Figure 3 ∣. Characterization of BMC3 cages.

a, AUC characterization of BMC3 self-assembly. b, Surface representation of the BMC3 cage (as derived from the crystal structure), oriented to show the incorporation of two Zn ions at the C₂ symmetric interface. c, 2.6-Å density map for the BMC3 cage as determined by cryo-EM. d, Atomic details of both Zn-binding sites of the 2-fold interface overlaid with the electron density mFo-DFc omit map from the crystal structure (left) and as observed for the cryo-EM structure (right). Additional sidechains and waters are shown for the cryo-EM structure to emphasize structural robustness of the interface. e, Overlay of the BMC3 X-ray and cryo-EM structures to highlight the isotropic expansion of the cage in the absence of crystallographic packing interactions.

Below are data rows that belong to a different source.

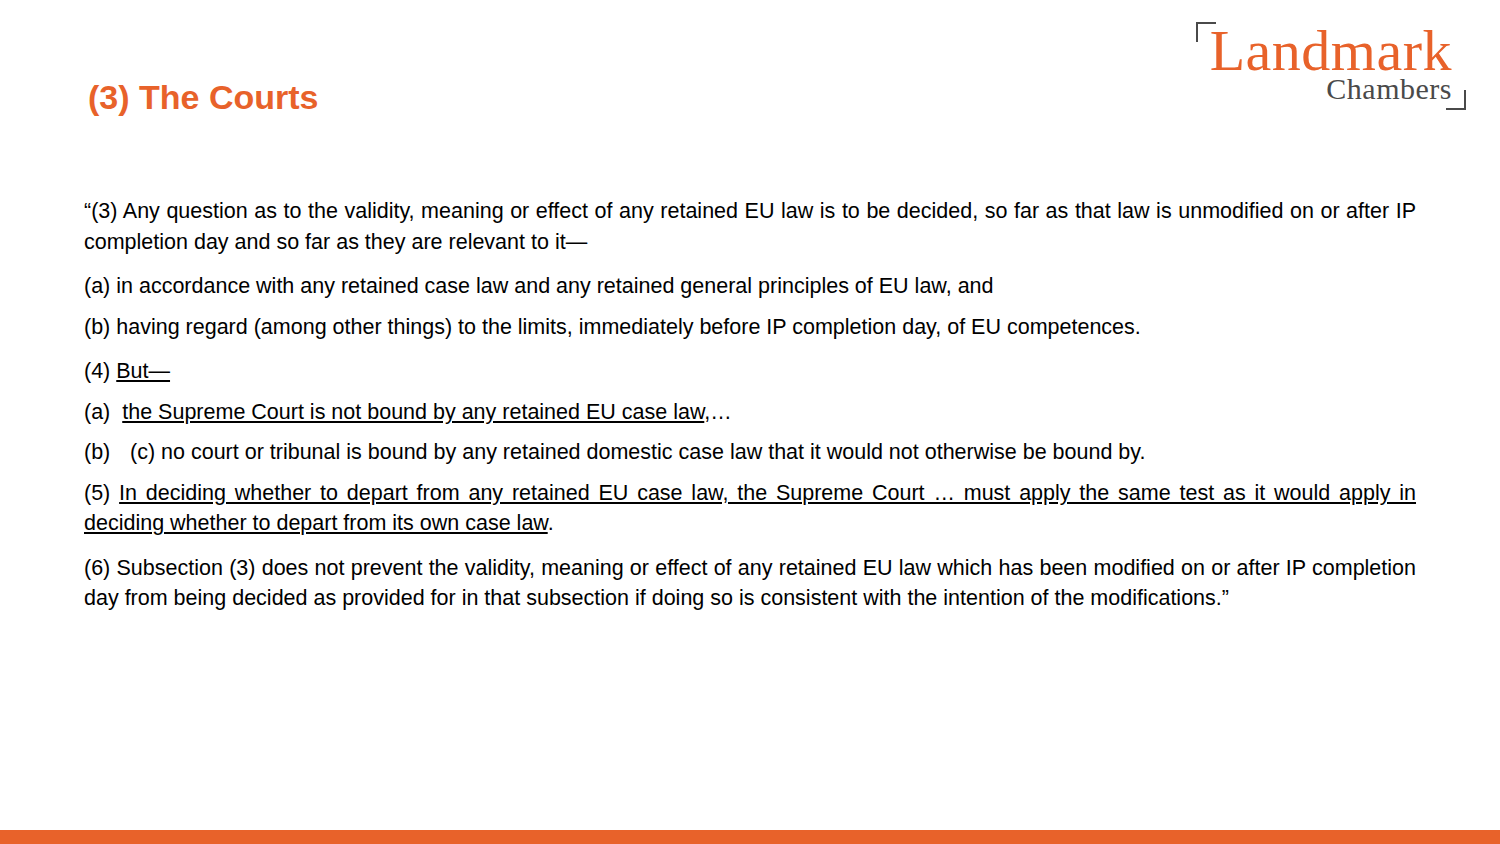Landmark
Chambers
(3) The Courts
“(3) Any question as to the validity, meaning or effect of any retained EU law is to be decided, so far as that law is unmodified on or after IP completion day and so far as they are relevant to it—
(a) in accordance with any retained case law and any retained general principles of EU law, and
(b) having regard (among other things) to the limits, immediately before IP completion day, of EU competences.
(4) But—
(a) the Supreme Court is not bound by any retained EU case law,…
(b)(c) no court or tribunal is bound by any retained domestic case law that it would not otherwise be bound by.
(5) In deciding whether to depart from any retained EU case law, the Supreme Court … must apply the same test as it would apply in deciding whether to depart from its own case law.
(6) Subsection (3) does not prevent the validity, meaning or effect of any retained EU law which has been modified on or after IP completion day from being decided as provided for in that subsection if doing so is consistent with the intention of the modifications.”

Figure 4 ∣. Characterization of BMC4 cages.

a, AUC characterization of BMC4 self-assembly. b, Crystal structure of the BMC4 cage. Fe and Zn ions are represented as red and blue spheres, respectively. The central cavity is highlighted by a yellow sphere. The structural skeleton formed by Fe and Zn ions is shown below the structure. c, Surface representations of the BMC4 cage, with metal ions shown as colored spheres. Atomic details of each metal coordination site are shown in insets, with the mF_o-DF_c electron density omit maps (blue mesh) contoured at 3 σ. d, Comparison of the C₂ symmetric protein interfaces in different BMC constructs. The residues 8 and 12, common to all constructs, are colored in purple. The slippage of the 2-fold helix interface to accommodate the hexameric architecture of BMC4 is indicated with red arrows. e, Comparison of the apical angle formed by the Fe:(Cys82-HA)₃–mediated vertices in BMC3 and BMC4 cages.